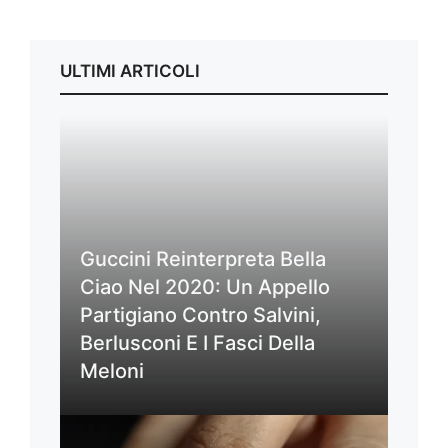
ULTIMI ARTICOLI
Guccini Reinterpreta Bella
Ciao Nel 2020: Un Appello
Partigiano Contro Salvini,
Berlusconi E I Fasci Della
Meloni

**Try it**
Could you write out the rows again with "ARTICOLI" switched to "NOTIZIE" wherever it appears, everything else left unchanged and the pictures left out?

**Output**
ULTIMI NOTIZIE
Guccini Reinterpreta Bella
Ciao Nel 2020: Un Appello
Partigiano Contro Salvini,
Berlusconi E I Fasci Della
Meloni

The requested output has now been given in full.